Turning Confluence Specs into Machine-Readable Intelligence
When I started working on AI-driven requirements analysis, I hit an early roadblock:
our specifications were written for humans — not for machines.
They looked beautiful on Confluence: colorful tables, nested bullet points, “helpful” formatting.
But when you strip that down to text, it turns into chaos — currency values glued to platform tags, headers lost in whitespace, and sections that look like poetry to humans but nonsense to a model.
I realized that before AI could reason about specs, I needed to teach it how to read them.
Stage 1: Cleaning the Noise
The first step was fetching Confluence pages via API and feeding them into BeautifulSoup.
At first, I tried a simple .get_text() extraction — and… lost the things that were mattered.
Tables were flattened, context was gone.
One line said:
“Price WEBNZD XX and APPUSD XX”
Another:
“Price WEBUSD XX”
The model thought these were the same thing.
And technically, it wasn’t wrong — it just couldn’t tell why they were different.
So I added a structural pre-processor:
- Extract tables separately with their headers preserved.
- Normalize platform names (WEB, APP, DESKTOP) as entities.
- Clean markup but preserve hierarchy using indentation and separators.
Now the output wasn’t just text — it was semantically structured text.
Stage 2: Breaking Down Human Thought
Once I had clean input, I moved to semantic chunking.
I used Gemini to split the document into atomic requirements — “one intent per chunk.”
Each requirement became a JSON object with ID, status, and metadata.
I had to rewrite my prompt multiple times before it started producing stable structure.
The trick was to make the model understand that it’s not summarizing text — it’s mapping responsibilities.
That shift turned vague paragraphs into something a test engineer could actually verify.
Stage 3: Making It Searchable
Once chunks were ready, I embedded them with Gemini embeddings and stored them in FAISS.
This opened the door to semantic retrieval — I could now query not by keyword, but by meaning.
For example:
“Show me all requirements that define experiment pricing logic for USD.”
It doesn’t care if the document says “promo,” “variant,” or “A/B test.”
If the intent is similar, FAISS brings it up.
This is when the tool became a memory system for product logic.
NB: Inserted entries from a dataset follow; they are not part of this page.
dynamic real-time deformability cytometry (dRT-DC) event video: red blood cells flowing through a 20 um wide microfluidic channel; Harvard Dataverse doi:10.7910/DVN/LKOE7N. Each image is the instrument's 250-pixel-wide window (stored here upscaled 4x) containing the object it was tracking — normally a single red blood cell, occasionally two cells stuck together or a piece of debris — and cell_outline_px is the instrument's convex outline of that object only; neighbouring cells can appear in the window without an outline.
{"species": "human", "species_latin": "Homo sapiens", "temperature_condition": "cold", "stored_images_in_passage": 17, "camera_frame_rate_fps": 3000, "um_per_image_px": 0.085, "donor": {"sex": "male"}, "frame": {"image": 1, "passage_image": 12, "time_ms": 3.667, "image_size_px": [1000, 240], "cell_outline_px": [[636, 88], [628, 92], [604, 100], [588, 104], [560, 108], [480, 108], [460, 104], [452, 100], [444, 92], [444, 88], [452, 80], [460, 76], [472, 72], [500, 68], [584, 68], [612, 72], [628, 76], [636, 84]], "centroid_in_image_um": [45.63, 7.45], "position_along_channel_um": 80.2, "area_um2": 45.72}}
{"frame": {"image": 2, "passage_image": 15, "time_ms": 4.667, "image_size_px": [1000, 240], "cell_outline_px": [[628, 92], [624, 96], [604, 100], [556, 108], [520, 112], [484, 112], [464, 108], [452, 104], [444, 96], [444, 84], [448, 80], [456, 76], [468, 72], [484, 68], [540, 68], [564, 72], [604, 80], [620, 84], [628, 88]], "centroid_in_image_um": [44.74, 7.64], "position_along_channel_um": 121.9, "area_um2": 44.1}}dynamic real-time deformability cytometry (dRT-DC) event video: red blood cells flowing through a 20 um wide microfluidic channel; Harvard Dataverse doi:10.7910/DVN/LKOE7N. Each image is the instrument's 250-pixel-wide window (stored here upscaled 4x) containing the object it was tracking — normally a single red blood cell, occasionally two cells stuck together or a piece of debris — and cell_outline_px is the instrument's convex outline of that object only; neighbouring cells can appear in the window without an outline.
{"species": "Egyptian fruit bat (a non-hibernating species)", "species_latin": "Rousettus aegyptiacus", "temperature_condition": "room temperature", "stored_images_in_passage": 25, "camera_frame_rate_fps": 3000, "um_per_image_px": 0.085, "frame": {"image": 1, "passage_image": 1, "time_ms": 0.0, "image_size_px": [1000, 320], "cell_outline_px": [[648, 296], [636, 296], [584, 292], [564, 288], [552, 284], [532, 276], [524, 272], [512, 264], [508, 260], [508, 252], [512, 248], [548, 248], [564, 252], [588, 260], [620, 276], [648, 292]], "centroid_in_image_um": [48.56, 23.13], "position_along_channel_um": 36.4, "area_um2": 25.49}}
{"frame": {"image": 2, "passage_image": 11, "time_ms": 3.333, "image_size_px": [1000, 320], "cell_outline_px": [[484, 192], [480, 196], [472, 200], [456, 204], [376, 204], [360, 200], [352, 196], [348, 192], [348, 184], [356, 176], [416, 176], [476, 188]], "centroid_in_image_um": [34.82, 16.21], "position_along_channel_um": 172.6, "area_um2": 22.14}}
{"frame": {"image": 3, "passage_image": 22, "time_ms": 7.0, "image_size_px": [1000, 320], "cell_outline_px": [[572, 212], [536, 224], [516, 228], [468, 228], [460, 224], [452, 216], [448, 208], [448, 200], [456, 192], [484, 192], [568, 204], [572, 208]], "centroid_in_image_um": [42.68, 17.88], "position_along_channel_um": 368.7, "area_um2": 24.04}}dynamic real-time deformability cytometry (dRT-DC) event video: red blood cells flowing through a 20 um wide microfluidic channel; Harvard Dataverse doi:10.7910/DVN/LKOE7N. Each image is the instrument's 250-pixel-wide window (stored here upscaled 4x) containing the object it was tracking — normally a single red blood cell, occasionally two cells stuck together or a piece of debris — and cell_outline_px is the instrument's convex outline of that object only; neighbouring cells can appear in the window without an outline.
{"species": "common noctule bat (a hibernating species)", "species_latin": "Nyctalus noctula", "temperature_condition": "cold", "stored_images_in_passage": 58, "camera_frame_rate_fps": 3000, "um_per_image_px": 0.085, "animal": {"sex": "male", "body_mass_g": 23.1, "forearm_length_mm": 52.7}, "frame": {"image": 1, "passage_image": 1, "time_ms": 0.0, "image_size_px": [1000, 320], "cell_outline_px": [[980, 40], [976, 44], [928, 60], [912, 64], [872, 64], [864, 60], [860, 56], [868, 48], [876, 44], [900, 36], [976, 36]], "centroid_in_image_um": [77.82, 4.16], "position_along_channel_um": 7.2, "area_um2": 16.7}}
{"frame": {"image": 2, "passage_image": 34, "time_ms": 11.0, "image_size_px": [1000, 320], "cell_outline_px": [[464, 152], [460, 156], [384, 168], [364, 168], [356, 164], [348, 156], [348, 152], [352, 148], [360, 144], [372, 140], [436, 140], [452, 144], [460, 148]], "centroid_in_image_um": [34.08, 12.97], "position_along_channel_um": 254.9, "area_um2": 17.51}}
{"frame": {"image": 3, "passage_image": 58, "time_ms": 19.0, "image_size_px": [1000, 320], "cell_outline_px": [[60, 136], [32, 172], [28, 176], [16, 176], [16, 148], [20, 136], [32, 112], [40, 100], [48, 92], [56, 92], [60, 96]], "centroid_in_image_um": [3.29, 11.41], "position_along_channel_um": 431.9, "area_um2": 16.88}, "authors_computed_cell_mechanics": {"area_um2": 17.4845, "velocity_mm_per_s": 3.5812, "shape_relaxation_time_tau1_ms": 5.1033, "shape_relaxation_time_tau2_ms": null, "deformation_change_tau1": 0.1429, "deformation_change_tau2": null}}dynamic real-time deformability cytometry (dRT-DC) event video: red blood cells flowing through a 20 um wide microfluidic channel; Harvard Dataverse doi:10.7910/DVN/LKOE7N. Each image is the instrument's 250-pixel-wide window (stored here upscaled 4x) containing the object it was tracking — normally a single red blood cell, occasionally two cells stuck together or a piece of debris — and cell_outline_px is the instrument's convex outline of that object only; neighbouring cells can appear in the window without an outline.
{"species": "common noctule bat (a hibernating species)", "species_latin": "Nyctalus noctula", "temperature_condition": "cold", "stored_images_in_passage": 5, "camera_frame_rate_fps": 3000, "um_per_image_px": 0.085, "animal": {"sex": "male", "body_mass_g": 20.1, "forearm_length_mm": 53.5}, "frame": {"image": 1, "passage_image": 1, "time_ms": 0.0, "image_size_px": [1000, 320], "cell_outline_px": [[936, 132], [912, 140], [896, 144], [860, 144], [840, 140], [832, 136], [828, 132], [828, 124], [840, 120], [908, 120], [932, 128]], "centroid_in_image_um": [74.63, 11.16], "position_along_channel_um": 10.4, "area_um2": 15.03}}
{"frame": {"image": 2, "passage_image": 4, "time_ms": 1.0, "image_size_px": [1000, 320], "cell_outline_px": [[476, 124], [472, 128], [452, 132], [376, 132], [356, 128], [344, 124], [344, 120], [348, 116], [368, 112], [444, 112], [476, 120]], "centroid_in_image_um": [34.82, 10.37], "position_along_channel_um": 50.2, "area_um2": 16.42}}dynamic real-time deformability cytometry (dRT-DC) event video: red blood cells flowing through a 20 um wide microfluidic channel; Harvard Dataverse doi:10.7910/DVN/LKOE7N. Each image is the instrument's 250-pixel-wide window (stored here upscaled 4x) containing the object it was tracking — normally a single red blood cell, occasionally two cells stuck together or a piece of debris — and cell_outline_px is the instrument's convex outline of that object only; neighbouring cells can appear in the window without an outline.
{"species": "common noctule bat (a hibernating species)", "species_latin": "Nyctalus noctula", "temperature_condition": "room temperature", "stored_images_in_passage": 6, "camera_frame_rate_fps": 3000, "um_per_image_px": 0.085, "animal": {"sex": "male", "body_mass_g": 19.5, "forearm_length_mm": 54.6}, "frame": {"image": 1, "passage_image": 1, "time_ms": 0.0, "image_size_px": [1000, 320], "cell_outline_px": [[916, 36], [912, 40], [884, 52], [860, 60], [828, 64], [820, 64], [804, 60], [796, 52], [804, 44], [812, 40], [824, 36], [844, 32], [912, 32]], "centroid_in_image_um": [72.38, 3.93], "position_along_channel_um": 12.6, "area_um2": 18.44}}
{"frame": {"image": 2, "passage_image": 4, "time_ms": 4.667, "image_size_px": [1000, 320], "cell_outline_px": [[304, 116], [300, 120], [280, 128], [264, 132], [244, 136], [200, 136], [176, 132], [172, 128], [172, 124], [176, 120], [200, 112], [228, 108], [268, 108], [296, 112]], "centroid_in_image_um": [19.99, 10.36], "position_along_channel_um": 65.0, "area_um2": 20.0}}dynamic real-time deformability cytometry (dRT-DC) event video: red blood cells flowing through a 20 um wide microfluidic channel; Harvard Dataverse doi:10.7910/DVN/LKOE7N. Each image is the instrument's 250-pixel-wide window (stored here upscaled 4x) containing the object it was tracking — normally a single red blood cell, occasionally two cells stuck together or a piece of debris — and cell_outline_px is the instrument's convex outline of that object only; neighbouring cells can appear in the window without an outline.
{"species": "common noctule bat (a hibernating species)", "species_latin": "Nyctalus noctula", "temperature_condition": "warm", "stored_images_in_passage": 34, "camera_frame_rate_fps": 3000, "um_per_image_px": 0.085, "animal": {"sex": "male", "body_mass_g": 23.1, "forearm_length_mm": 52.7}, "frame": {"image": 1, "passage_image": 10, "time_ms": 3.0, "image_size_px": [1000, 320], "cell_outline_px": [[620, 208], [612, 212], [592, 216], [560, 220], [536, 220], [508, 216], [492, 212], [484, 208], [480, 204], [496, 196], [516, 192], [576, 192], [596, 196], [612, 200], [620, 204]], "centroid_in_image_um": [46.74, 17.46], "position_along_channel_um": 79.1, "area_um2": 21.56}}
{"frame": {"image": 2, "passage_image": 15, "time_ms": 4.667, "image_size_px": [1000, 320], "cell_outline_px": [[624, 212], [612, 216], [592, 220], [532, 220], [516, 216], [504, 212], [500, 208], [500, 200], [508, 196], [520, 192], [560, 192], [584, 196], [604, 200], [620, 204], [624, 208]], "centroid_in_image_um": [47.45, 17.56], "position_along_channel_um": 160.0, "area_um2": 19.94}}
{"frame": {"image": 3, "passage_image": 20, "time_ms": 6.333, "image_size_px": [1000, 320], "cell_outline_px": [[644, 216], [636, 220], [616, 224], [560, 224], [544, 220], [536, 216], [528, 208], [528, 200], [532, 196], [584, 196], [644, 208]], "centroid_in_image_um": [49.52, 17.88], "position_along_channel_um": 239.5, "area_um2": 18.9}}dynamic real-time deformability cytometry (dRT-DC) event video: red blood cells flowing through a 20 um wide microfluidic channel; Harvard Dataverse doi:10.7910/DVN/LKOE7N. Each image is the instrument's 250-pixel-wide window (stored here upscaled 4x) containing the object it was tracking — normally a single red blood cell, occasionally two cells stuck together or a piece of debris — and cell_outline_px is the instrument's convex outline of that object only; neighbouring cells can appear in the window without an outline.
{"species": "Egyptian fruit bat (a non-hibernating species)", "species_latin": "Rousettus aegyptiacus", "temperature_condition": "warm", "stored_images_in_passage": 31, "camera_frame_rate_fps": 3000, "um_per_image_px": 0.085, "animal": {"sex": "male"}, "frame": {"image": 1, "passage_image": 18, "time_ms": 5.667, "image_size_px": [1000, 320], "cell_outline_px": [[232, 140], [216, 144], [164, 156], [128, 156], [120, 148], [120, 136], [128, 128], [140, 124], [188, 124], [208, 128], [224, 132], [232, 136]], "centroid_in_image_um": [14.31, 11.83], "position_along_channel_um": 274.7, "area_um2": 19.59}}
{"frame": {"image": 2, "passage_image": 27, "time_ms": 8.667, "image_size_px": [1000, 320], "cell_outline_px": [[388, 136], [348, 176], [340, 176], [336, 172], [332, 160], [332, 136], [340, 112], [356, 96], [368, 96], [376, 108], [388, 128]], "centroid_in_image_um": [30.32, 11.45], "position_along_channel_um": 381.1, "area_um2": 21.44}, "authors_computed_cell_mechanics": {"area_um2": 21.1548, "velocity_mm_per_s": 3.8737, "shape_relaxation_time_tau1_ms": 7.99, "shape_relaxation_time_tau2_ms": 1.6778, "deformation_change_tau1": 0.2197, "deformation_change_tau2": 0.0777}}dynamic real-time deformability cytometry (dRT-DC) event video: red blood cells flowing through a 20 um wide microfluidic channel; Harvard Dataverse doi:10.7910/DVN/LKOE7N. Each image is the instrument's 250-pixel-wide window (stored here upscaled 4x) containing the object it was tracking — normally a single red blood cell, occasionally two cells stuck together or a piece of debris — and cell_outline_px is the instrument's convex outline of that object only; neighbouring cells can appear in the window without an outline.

Specs stopped being static documents and started behaving like a knowledge graph.
Stage 4: Connecting the Dots
The most powerful insight came when I compared new specs to older ones.
Suddenly I could spot patterns like:
- The same logic written twice in different words.
- A “temporary experiment” that quietly became production logic.
- A new feature missing the fallback condition defined elsewhere.
In traditional QA, you might catch that weeks later — during regression or, worse, from a user.
Here, AI flagged it before the ticket even hit sprint planning.
What I Learned Along the Way
- BeautifulSoup saves you, but only if you treat specs as data, not documents.
- LLMs are not parsers. They’re reasoning engines — but only after you teach them to respect boundaries.
- FAISS indexing changes everything. Once you store meaning, not words, QA becomes proactive, not reactive.
- Clean data is the most valuable thing that we have. The less garbage you feed the model, the smarter it looks.
This project tought me that real AI engineering isn’t glamorous.
It’s wrestling with messy inputs, broken assumptions, and half-finished specs until something intelligent emerges.